16. The system of claim 11, wherein generating the node state change is in response to receiving the event notification.
17. The system of claim 11, wherein the graph network is for an online system, the event data is for a plurality of events of the online system involving the node, the event data comprises a plurality of node state data for states of the node at a plurality of times of the plurality of events and a plurality of timestamps identifying the plurality of times of the plurality of events, and generating the node state change further applies the neural network to the plurality of node state data and the plurality of timestamps.

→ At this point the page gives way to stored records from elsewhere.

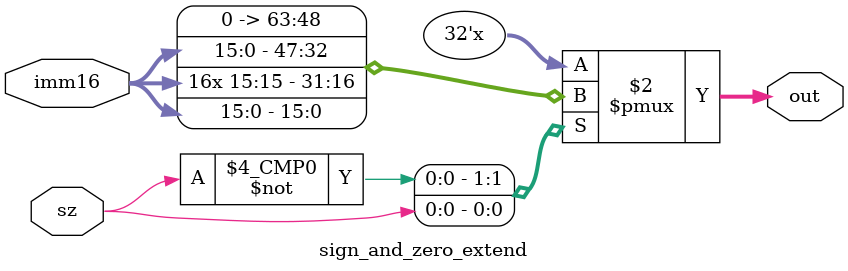
<source format=v>
`timescale 1ns / 1ps

module sign_and_zero_extend(
    input [15:0] imm16,
    input sz,
    output reg [31:0] out
    );
    always @(*) begin
    case (sz)
    0: out <= $unsigned(imm16);
    1: out <= $signed(imm16);
    endcase
    end
endmodule
</source>
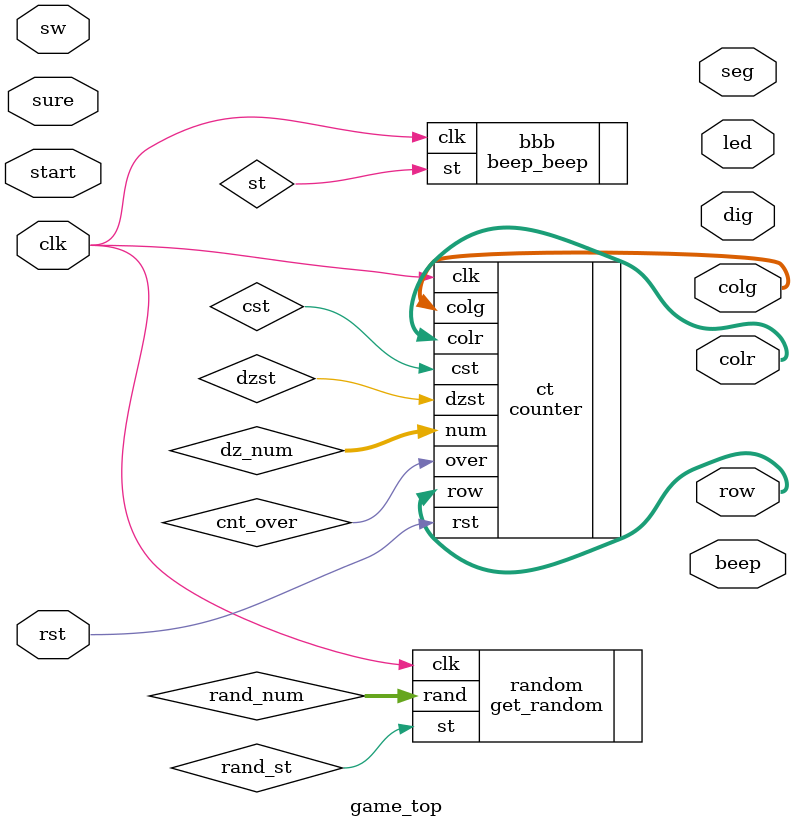
<source format=v>
module game_top(
    input clk, start, rst, sure,//Ê±ÖÓ sw7 btn7 btn0
    input [6:0] sw,//ÊäÈë¿ª¹Ø
    output [15:0]led,//led
    output [7:0] seg,//¶ÎÂë
    output [7:0] dig,//Î»Âë
    output [7:0] row, colg, colr,
    //µãÕóÏÔÊ¾
    output beep//·äÃùÆ÷Êä³ö
);

reg cst, dzst, bst, dst, rand_st;//st sign
reg [2:0] dz_num;
reg [1:0] disp_num;
wire [6:0] rand_num;
wire beep_over, cnt_over;

get_random random(
    .clk(clk),
    .st(rand_st),
    .rand(rand_num)
);

counter ct(
    .clk(clk),
    .rst(rst),
    .cst(cst),
    .dzst(dzst),
    .num(dz_num),
    .row(row),
    .colr(colr),
    .colg(colg),
    .over(cnt_over)
);

beep_beep bbb(
    .clk(clk),
    .st(st),
    
);


//btn0Óëbtn7¾ù²»ÓÃÏû¶¶

//×´Ì¬¶¨Òå
//0:sw7=0,nothing is open
//1:sw7=1,dz_greet
//2:click btn7 game1 begin
//3:game2
//4:game3
//5:vectory show

//need module:
//get_random
//dz_show
//counter
//beep_beep
//disp_show




endmodule
</source>
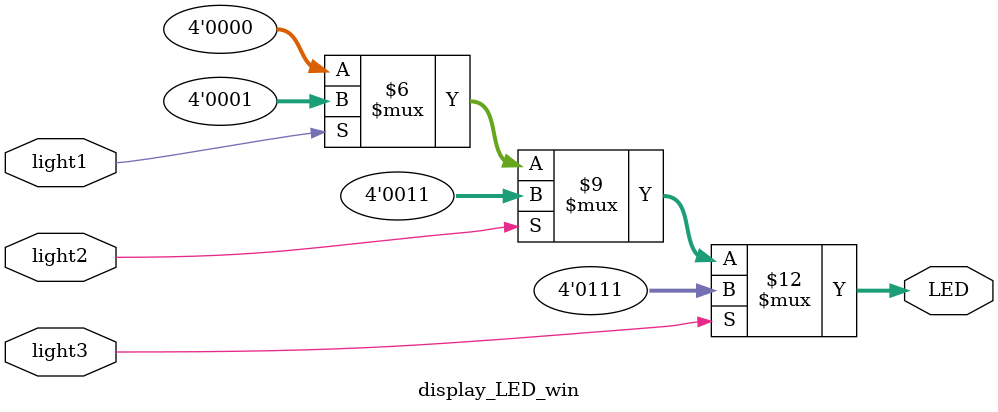
<source format=v>
`timescale 1ns / 1ps
module display_LED_win(light1,light2,light3,LED);  //Ê¤Àû£¬×îÓÒ±ßËÄÕµLEDµÆÒÀ´ÎÏÔÊ¾
  input wire light1,light2,light3;
  output reg [3:0]LED;
  
  always @(light1 or light2 or light3)
  begin
    if(light3==1)      
	 begin
		LED<=4'b0111;   //Èý¹ØÈ«Í¨¹ý£¬ÈýÕµµÆÁÁ
    end	
	 else
	   if(light2==1) LED<=4'b0011;  //Í¨¹ýÁ½¹Ø£¬Á½ÕµµÆÁÁ
		else 
		  if(light1==1)  LED<=4'b0001;  //Í¨¹ýÒ»¹Ø£¬Ò»ÕµµÆÁÁ
		  else  LED<=4'b0000;    //µÆÈ«Ãð
  end
  
endmodule


</source>
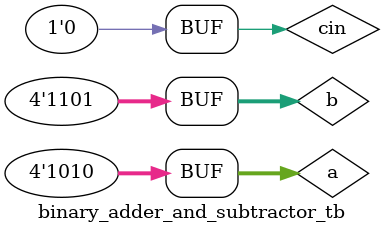
<source format=v>
module binary_adder_and_subtractor(sum,cout,a,b,cin);

	input [3:0]a, b;
	input cin;
	output [3:0]sum;
	output cout;
	wire [3:0] b_xor;
	//wire [2:0]c;

	xor(b_xor[0], b[0], cin);
	xor(b_xor[1], b[1], cin);
	xor(b_xor[2], b[2], cin);
	xor(b_xor[3], b[3], cin);
	
	four_bit_full_adder f1(sum, cout, a, b_xor,cin);
	
	/*Full_Adder f0(sum[0], c[0], a[0], b_xor[0],cin);
	Full_Adder f1(sum[1], c[1], a[1], b_xor[1],c[0]);
	Full_Adder f2(sum[2], c[2], a[2], b_xor[2],c[1]);
	Full_Adder f3(sum[3], cout, a[3], b_xor[3],c[2]);*/

endmodule

module binary_adder_and_subtractor_tb;
	
	reg [3:0]a, b;
	reg cin;
	wire [3:0] sum;
	wire cout;

	binary_adder_and_subtractor b_a_and_s(sum, cout, a, b, cin);

	initial begin 
		cin = 0; a = 4'b1000; b = 4'b0010; #50;
		cin = 0; a = 4'b1000; b = 4'b1000; #50;
		cin = 0; a = 4'b0010; b = 4'b1000; #50;
		cin = 0; a = 4'b0001; b = 4'b0111; #50;
		cin = 0; a = 4'b1010; b = 4'b1011; #50;
		cin = 0; a = 4'b1110; b = 4'b1111; #50;
		cin = 0; a = 4'b1010; b = 4'b1101; #50;
		/*cin = 1; a = 4'b1000; b = 4'b0010; #50;
		cin = 1; a = 4'b1000; b = 4'b1000; #50;
		cin = 1; a = 4'b0010; b = 4'b1000; #50;
		cin = 1; a = 4'b0001; b = 4'b0111; #50;
		cin = 1; a = 4'b1010; b = 4'b1011; #50;
		cin = 1; a = 4'b1110; b = 4'b1111; #50;
		cin = 1; a = 4'b1010; b = 4'b1101; #50;*/
	end

endmodule
		
	

</source>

18. The system of claim 11, wherein generating the node encoding comprises:
applying an encoding machine learning model trained using binary cross-entropy including positive and negative instances to the updated node state data.
19. A system comprising:
at least one memory device; and
a processing device, operatively coupled with the at least one memory device, to:
receive an event notification for an event associated with a first node and a second node of a graph network;
generate event data using the event notification, wherein the event data comprises (i) first node state data that represents an interaction of the first node before a time of the event, (ii) second node state data that represents an interaction of the second node before the time of the event, and (iii) a timestamp identifying the time of the event;
generate a first node state change for the first node by applying a neural network to the first node state data, the second node state data, and the timestamp;
generate a second node state change for the second node by applying the neural network to the first node state data, the second node state data, and the timestamp;
generate a first input sequence for a generative machine learning model, wherein the first input sequence comprises the first node state change and the first node state data;
generate a second input sequence for the generative machine learning model, wherein the second input sequence comprises the second node state change and the second node state data;
compute updated first node state data for the first node by applying the generative machine learning model to the first input sequence;
compute updated second node state data for the second node by applying the generative machine learning model to the second input sequence;
generate a node encoding for the first node using the updated first node state data and the updated second node state data;
generate input data for a trained machine learning model using the node encoding; and
generate an output of the trained machine learning model by applying the trained machine learning model to the input data.
20. The system of claim 19, wherein the event data further comprises a position vector and wherein generating the first node state change and the second node state further applies the neural network to the position vector.